= Source passage =

========================================

Everything. All At Once.

My therapist used the word “hyper-vigilant” to describe the state in which I seem to spend most of my time. I strive — however hopelessly — to know everything about everything around me, to anticipate the next action that everyone might take, the next thing they might say, and the next and the next on into the future. I read invisible tea leaves in the unspoken, the sideways glances, the strange alliances of a casual conversation between two others, and the very feeling of the air around me when I walk in or out of a room.
I’m not paranoid, as far as I can tell, I am just trying to bring together two very distinct characteristics of myself and this hyper-vigilance is what has emerged. Becoming truly aware of it, and understanding how to use it, is the impetus behind this article.
One of the characteristics driving this state is being hearing impaired. I was first diagnosed in college with sensory neural hearing loss (it just happens, tends to run in families) and began wearing hearing aids a few years later. Since then, my hearing has grown progressively worse (fortunately the rate of decline appears to have slowed as I age) and my hearing aids have grown progressively more powerful and sophisticated. (Hearing aids and the entire industry around them is a topic for another post.)
If you are not hearing impaired, you may not fully understand all the little things that can escape my notice. Phones beeping, tiny tinny computer speakers, people speaking softly with their hands in front of their mouth, someone calling out at me from behind on a busy street. Even with the best hearing aids available, I miss many sounds in the world around me. Some of those sounds are incidental and trivial; some of those sounds could mean life or death under the right circumstances.

========================================

= Exercise =
Continue the essay about hyper-vigilance and hearing loss, picking up right after its last sentence.

========================================

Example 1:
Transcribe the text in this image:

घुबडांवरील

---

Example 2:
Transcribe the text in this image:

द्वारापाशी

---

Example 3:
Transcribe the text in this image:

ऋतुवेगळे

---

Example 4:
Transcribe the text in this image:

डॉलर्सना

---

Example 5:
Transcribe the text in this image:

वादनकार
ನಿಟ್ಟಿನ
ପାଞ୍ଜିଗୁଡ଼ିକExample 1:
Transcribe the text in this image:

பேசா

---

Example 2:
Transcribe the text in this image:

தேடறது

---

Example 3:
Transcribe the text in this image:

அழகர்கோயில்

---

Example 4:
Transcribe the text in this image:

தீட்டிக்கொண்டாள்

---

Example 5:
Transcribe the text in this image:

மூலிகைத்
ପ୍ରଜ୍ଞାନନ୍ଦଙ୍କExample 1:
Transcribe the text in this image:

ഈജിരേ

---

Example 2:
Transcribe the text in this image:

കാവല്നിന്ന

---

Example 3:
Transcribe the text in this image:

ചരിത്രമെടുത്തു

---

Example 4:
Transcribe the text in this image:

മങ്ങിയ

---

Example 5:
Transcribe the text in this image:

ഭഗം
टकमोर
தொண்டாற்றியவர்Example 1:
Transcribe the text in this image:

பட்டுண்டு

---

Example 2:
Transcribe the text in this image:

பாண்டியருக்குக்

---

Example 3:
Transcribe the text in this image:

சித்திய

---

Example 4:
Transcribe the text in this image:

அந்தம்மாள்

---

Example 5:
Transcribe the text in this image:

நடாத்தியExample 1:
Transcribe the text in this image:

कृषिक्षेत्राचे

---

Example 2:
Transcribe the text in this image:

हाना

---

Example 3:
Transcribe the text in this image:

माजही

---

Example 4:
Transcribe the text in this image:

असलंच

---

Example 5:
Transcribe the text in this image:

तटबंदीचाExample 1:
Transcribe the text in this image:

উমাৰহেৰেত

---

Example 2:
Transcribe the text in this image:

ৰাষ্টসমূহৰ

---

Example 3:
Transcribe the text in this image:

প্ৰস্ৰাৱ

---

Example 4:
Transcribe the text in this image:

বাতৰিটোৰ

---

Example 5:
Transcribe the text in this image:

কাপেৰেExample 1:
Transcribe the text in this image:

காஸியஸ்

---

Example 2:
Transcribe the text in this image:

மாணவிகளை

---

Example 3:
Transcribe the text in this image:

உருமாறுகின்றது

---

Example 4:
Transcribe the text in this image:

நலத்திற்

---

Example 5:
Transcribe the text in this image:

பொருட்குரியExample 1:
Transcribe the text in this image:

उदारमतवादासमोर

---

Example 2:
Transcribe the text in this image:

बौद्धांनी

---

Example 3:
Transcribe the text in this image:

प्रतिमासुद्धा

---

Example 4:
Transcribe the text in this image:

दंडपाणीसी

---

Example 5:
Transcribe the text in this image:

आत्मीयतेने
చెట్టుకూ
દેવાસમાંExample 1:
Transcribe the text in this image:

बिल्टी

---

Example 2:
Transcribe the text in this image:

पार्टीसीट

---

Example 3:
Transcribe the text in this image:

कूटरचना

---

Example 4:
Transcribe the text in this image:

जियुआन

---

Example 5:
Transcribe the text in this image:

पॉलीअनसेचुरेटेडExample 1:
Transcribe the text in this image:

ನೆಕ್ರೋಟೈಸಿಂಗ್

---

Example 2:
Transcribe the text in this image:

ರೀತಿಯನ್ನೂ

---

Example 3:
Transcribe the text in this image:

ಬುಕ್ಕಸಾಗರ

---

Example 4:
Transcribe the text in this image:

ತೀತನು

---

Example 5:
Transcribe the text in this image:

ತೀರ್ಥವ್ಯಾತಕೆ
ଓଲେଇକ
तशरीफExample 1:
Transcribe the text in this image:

========================================

= Your response =
One of the talents that people with hearing loss develop is lip reading. Very good lip reading (I am looking at you, person in the sixth row when I am presenting, saying “I disagree with this bozo” quietly to the person next to you.) combined with the ability to anticipate what someone may say next based on what I have just heard, what they have said before, and other contextual cues. Not being able to hear fully means that I watch and see very intently.
This hyper-vigilance every day, in every situation, is not easy. It requires considerable mental energy to pay attention to everything and to also be able to think about the information I am gathering. You may not believe that people can multitask, but I do it continuously.
The other primary characteristic that I believe drives my hyper-vigilance is my experience and skill as a strategist. Strategy as a job can be difficult to explain and difficult to understand, and every strategist approaches the role uniquely. For me, it is fundamentally about being able to see patterns across a wide field of often disparate information and then determine all the possible outcomes from those patterns. In other words, pay attention to everything, all at once.
I consider myself a good strategist and have had reasonable success over the years. Key to operating across a variety of types of business situations is consuming vast quantities of information daily on many different topics. This information feeds the engine that looks for the patterns and makes the connections. Recall of obscure facts is a personal specialty (as is forgetting the most common facts, like someone’s name or the current month).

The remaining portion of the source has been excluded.